What the task asks :: Copy word for word the section of the preaching-tour text below that opens with the words containing "Two girls stopped" and closes with "red cheveux, hair.".

Billy replied with the lofty superiority of an initiate. "It’s for washing your feet. What'd you think?" We held meeting in London, York and Manchester, in Glasgow, Aberdeen and Edinburgh, and across the Irish sea, in Dublin and Belfast. Everywhere we were greeted by overflowing churches and attentive audiences. Billy and I alternated as preachers. During the day, we met with committees and went sightseeing. Among a people spent by the long war, we were a curiosity and, I may say, a tonic. In loud-patterned sports jackets, slacks and bow ties, Billy, Torrey and I - six feet tall or better and imbued with overabundant energy - intrigued both the clergy and the people. In retrospect, I'm embarrassed at the thought of how brash we must have appeared, but our hosts welcomed it.
I remember only one negative note: Billy and I were on the street, walking to Edinburgh Castle. As we passed a sweet shop, we decided to buy some candy. It was a tiny shop. The proprietor was an aging Scot with a craggy face, great, thrusting eyebrows and a ruddy, seamed skin. "Where's your ration coupons?" he asked.
"Sorry," I said. "I didn't know we needed them. I'm from Canada. My friend here is from the United States."
He glared at us fiercely from beneath hi brows and then passed a candy bar to me. "Weel," he said blunty, "I've one for you, but none for your friend. I wouln'a gie a Yank a pinch o' salt."
On the continent we preached through interpreters, but it made no difference to our audiences - nor to us once we got the hang of it. In Stockholm, the crowds were in the thousands. At one meeting the Crown prince sat at my side on the platform - an aging man in a business suit, unpretentious and kind - and when I finished preaching, asked for my bible. On the first page he inscribed in a shaky hand: O. Bernadotte.
Billy and I had taken two days off in Copenhagen and were scheduled to join the others in Paris. We arrived a day early and wandered the streets, grateful that the city had not been pulverized as London had. Paris was thronging with Allied soldiers on leave and seemed a city of prostitutes. They paraded the main thoroughfares, soliciting openly. In civilian clothes, we were particular targets. On a daylight walk down the Champs Elysees from the Arc de Triomphe to our hotel we were accosted at least fifty times. The girls stood in front of us, impeding our progress, whispering. One threw open her fur coat to reveal that she was wearing nothing but a garter belt and stocking. Billy's face was grim. "Chuck," he said, "we've got to get out of here." We set off at a half trot, literally shoving the girls aside.
Inside the hotel lobby, laughing and breathless, I turned to Billy and said, saying it for both of us, "My Lord!"
That evening we went looking for a restaurant. We chanced upon an attractive and "very French" place. It had a fairly large room with a bar to one side, the tables arranged around a postage-stamp-size dance floor. A trio of blacks were playing American blues. We ordered Cokes and looked about. I'd told Billy not to worry about the menu; my high-school French would suffice. In fact, I was immediately at a loss when the waitress began to respond to my questions.
Two girls stopped at our table, and before we were quite aware of what was happening, joined us and ordered drinks. They were very young, not yet in their twenties, and quite beautiful. Neither spoke English. I tried to carry on a conversation but was soon at sea. Attempting a compliment, I said to one of them, "Vous avez tres beaux chevaux rouge." When they burst into laughter I realized that I had told her she had beautiful red horses, rather than beautiful red cheveux, hair.

Extracted records ::
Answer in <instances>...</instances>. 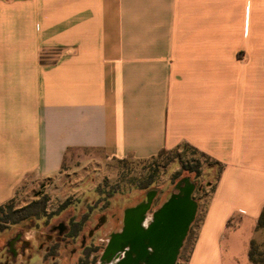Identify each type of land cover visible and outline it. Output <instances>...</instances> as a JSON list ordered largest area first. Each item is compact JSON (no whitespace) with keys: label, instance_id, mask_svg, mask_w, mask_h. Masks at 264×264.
<instances>
[{"label":"crops","instance_id":"1","mask_svg":"<svg viewBox=\"0 0 264 264\" xmlns=\"http://www.w3.org/2000/svg\"><path fill=\"white\" fill-rule=\"evenodd\" d=\"M183 145L222 166L185 264H250L264 0H0V205L72 151L144 160Z\"/></svg>","mask_w":264,"mask_h":264},{"label":"rangeland","instance_id":"2","mask_svg":"<svg viewBox=\"0 0 264 264\" xmlns=\"http://www.w3.org/2000/svg\"><path fill=\"white\" fill-rule=\"evenodd\" d=\"M197 161L198 176L181 170L182 165H194ZM208 167L209 162L199 153L184 146L144 160H110L95 151H72L66 156L59 175L42 181L28 180L10 200L14 209L45 200V216L0 233V264H74L78 261L100 264L108 235L120 228L124 209L141 201L146 191L155 190L147 213L150 218L170 193L175 192L176 184H182L187 178L194 184L192 197L197 211L189 238L176 261V264H185L216 179V167ZM60 225L61 235H58ZM96 226L99 228L94 230ZM17 234L26 244L21 257L12 255L13 251L17 255L19 245H12V251L7 247V242ZM252 238L264 246V228L252 232Z\"/></svg>","mask_w":264,"mask_h":264},{"label":"water","instance_id":"3","mask_svg":"<svg viewBox=\"0 0 264 264\" xmlns=\"http://www.w3.org/2000/svg\"><path fill=\"white\" fill-rule=\"evenodd\" d=\"M183 181L184 187L169 195L150 218L147 213L154 192L146 196L145 202L126 208L121 230L110 236L100 264H176L197 211L192 197L194 184L187 178Z\"/></svg>","mask_w":264,"mask_h":264},{"label":"trees","instance_id":"4","mask_svg":"<svg viewBox=\"0 0 264 264\" xmlns=\"http://www.w3.org/2000/svg\"><path fill=\"white\" fill-rule=\"evenodd\" d=\"M186 148H189L190 150L197 152L200 154L202 158H204L207 162H209V167H216L217 169V175L221 171L222 166L216 162L210 159L207 155L203 154L202 152L187 146L183 145ZM165 152V150L160 151L158 154ZM199 162L197 161L196 164H184L181 167V170L186 171L188 173H194L195 176L199 175ZM213 191V187L211 188V192ZM45 216V200L36 201L29 203L25 205L24 207H20L17 209H14L11 205V201L1 204L0 205V233H3L10 228L17 226V225H24L29 221L32 220H39L42 219ZM194 223V220L192 224L189 227L188 233L184 239L183 245L179 251L178 258L181 254V252L184 249V246L189 238V234L192 228V225ZM264 228V208L262 209L254 228V232H257L258 230ZM247 259L250 264H264V246H261L256 243V241L252 238L249 242V247L247 251ZM187 260V259H186Z\"/></svg>","mask_w":264,"mask_h":264},{"label":"flooded vegetation","instance_id":"5","mask_svg":"<svg viewBox=\"0 0 264 264\" xmlns=\"http://www.w3.org/2000/svg\"><path fill=\"white\" fill-rule=\"evenodd\" d=\"M183 184V186H181ZM182 184L181 183H179V184H176V186H175V192H172V193H170V195L171 194H173V193H177L178 192V190H179V188H183L184 187V181H182ZM150 192H154V195H155V193H156V191L155 190H148V191H146L145 192V195H144V198L141 200V201H139L137 204H135V205H133V206H131V207H134V206H136V205H138V204H140V203H143V202H145L146 201V196L150 193ZM128 208H130V207H128ZM125 210V209H124ZM122 218H123V215H122ZM122 218H121V226H120V228L117 230V231H112V232H110L109 233V235H108V240H109V238H110V236L112 235V234H114V233H118L120 230H121V227H122ZM99 228V226H96L95 228H94V230H97ZM52 230H55V228H53ZM58 235H61V234H59L58 233ZM89 235H90V233H89ZM107 240V241H108ZM107 243V242H106ZM12 245L14 246V247H16V246H18L19 245V251H17V255H16V252H14L13 251V257L15 256H20L21 257V255H23V253H24V251L26 250V244H24V241H22L21 240V238H20V235L19 234H17L15 237H13V238H11V240L10 241H8L7 242V247H8V249H9V251H12L11 249V247H12ZM105 246H106V244H105ZM105 246H104V248H105ZM81 247H82V249H84V248H86V245L84 244V239L81 241ZM103 251H104V249H103ZM103 251H102V253H103ZM102 253H101V255H102ZM101 257V256H100ZM74 264H81V262H75Z\"/></svg>","mask_w":264,"mask_h":264}]
</instances>
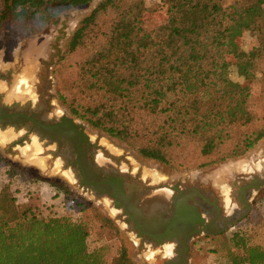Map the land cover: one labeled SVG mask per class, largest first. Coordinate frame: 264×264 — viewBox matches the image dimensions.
<instances>
[{"label":"trees","instance_id":"1","mask_svg":"<svg viewBox=\"0 0 264 264\" xmlns=\"http://www.w3.org/2000/svg\"><path fill=\"white\" fill-rule=\"evenodd\" d=\"M92 1L0 0V30L9 21L36 30ZM144 3L101 0L79 21L56 63L59 99L91 127L175 171L243 156L264 138V0H162L165 18L151 27L140 22ZM247 32L258 44L229 61L232 43ZM232 68L242 81L232 80ZM0 170L7 179L0 189V264H108L104 245L88 246L90 224L46 216L39 201L19 203L11 182L23 170L1 157ZM233 237L241 253L229 264H264L263 246L240 232ZM111 264L134 263L121 248Z\"/></svg>","mask_w":264,"mask_h":264},{"label":"rangeland","instance_id":"2","mask_svg":"<svg viewBox=\"0 0 264 264\" xmlns=\"http://www.w3.org/2000/svg\"><path fill=\"white\" fill-rule=\"evenodd\" d=\"M101 0H93L90 4L66 10L59 15L56 23H47L34 30L25 23L9 21L0 30V96L8 102L24 101L40 90L45 97L48 89L52 107L57 113H64L85 125L93 139L107 153L121 160L127 166L134 168L141 174L152 178L168 177V181L189 179L200 181L209 179L215 184L216 194L232 193L234 198L237 188L232 186L239 176L254 170V174H264V138L259 140L248 152L238 158L228 159L224 162L210 166L189 170L175 171L161 163L142 157L138 151L127 142L108 135L100 129L91 127L83 119L71 114L58 96V82L55 74L56 63L65 52L68 42L80 20L86 17ZM146 10L140 22L151 27L165 18V9L162 0H144ZM62 22H66L65 35L59 30ZM123 28L127 33L133 30L132 20L126 19ZM57 37L59 55L54 49ZM258 44L257 37L247 32L232 43V53L229 61L242 56ZM46 61L47 64H44ZM230 77L234 81H242L235 69H231ZM42 76V77H41ZM43 78V79H42ZM259 78V76H258ZM259 82V81H258ZM253 92H260V83L252 86ZM253 109L256 104L252 102ZM5 135L9 140H1L0 157L3 161L23 170L22 177L11 182V188L19 203H33L39 201L44 215H71L82 218L91 225L88 237V246L91 250L104 245L105 262L111 264L113 258L121 248L126 249L130 260L134 264H163L165 254L155 248H140L136 246L138 239L124 228L123 223L117 219L114 209H111L106 199H99L88 193L85 189L73 182L66 171H63L59 160L51 157L48 151L41 147L36 138L32 137L23 145H11L15 135L8 129ZM18 136V134L16 135ZM48 154V155H45ZM55 161V163H53ZM262 167V169H260ZM256 168L260 169L257 170ZM67 173V174H66ZM247 175V174H246ZM217 182L219 186L216 187ZM7 183L4 171L0 170V189ZM67 191L69 194H65ZM68 195V196H66ZM223 197V195H222ZM254 206L250 214L226 233L213 238H204L200 245L192 250V264H216L220 258L221 264L230 263V255L241 253L235 248L233 235L240 232L248 243L263 240L264 237V189L256 194ZM71 199V202L69 201ZM87 204L81 210L75 202ZM223 203V202H221ZM226 203H228L226 201ZM228 206V205H227ZM228 209V207H226ZM109 220L113 225L109 226Z\"/></svg>","mask_w":264,"mask_h":264},{"label":"flooded vegetation","instance_id":"3","mask_svg":"<svg viewBox=\"0 0 264 264\" xmlns=\"http://www.w3.org/2000/svg\"><path fill=\"white\" fill-rule=\"evenodd\" d=\"M47 92L45 89L43 97L37 90L24 101L11 103L0 96V137L12 129L11 145L36 138L43 152L59 160L74 183L94 197L106 199L124 228L138 239L136 246L164 253V247H169L171 253L163 255V264H192V250L204 238L218 237L244 220L253 209L256 194L264 189V174L250 170L232 183L237 194L234 198L228 193L226 203L225 193L216 194L215 184L207 178L169 182L168 177L144 176L107 153L84 124L58 114Z\"/></svg>","mask_w":264,"mask_h":264},{"label":"water","instance_id":"4","mask_svg":"<svg viewBox=\"0 0 264 264\" xmlns=\"http://www.w3.org/2000/svg\"><path fill=\"white\" fill-rule=\"evenodd\" d=\"M67 27V25H66V22H62V28L59 30V32H61L62 34H63V36L65 35V31H64V29ZM60 40V37H57V39H56V44L54 45V49H56L57 50V54L56 55H59L60 53H61V50L59 49V47H58V41ZM262 184H264V180L262 181ZM182 209V211H185V209H186V211H187V207L185 208V207H183V208H181ZM184 209V210H183ZM180 210V209H179ZM179 213V212H178ZM183 213V212H182ZM167 264H173L172 263V261H170V263H167Z\"/></svg>","mask_w":264,"mask_h":264},{"label":"bare ground","instance_id":"5","mask_svg":"<svg viewBox=\"0 0 264 264\" xmlns=\"http://www.w3.org/2000/svg\"><path fill=\"white\" fill-rule=\"evenodd\" d=\"M1 135V134H0ZM7 138H6V135L5 134H2V136H1V140H6ZM67 174V173H66ZM226 201L227 202H229V197H228V194H226ZM167 246V245H166ZM164 248H166L165 249V253H167V254H169L170 255V253H171V249L169 248V247H164Z\"/></svg>","mask_w":264,"mask_h":264},{"label":"crops","instance_id":"6","mask_svg":"<svg viewBox=\"0 0 264 264\" xmlns=\"http://www.w3.org/2000/svg\"><path fill=\"white\" fill-rule=\"evenodd\" d=\"M255 244H259V245H261V246H263V247H264V237H263V240H262V241L255 242ZM216 264H220V261H217V263H216Z\"/></svg>","mask_w":264,"mask_h":264}]
</instances>
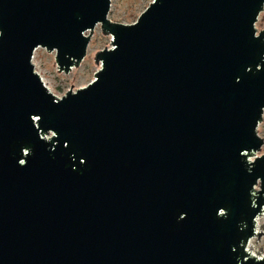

Response ::
Two girls stopped at our table, and before we were quite aware of what was happening, joined us and ordered drinks. They were very young, not yet in their twenties, and quite beautiful. Neither spoke English. I tried to carry on a conversation but was soon at sea. Attempting a compliment, I said to one of them, "Vous avez tres beaux chevaux rouge." When they burst into laughter I realized that I had told her she had beautiful red horses, rather than beautiful red cheveux, hair.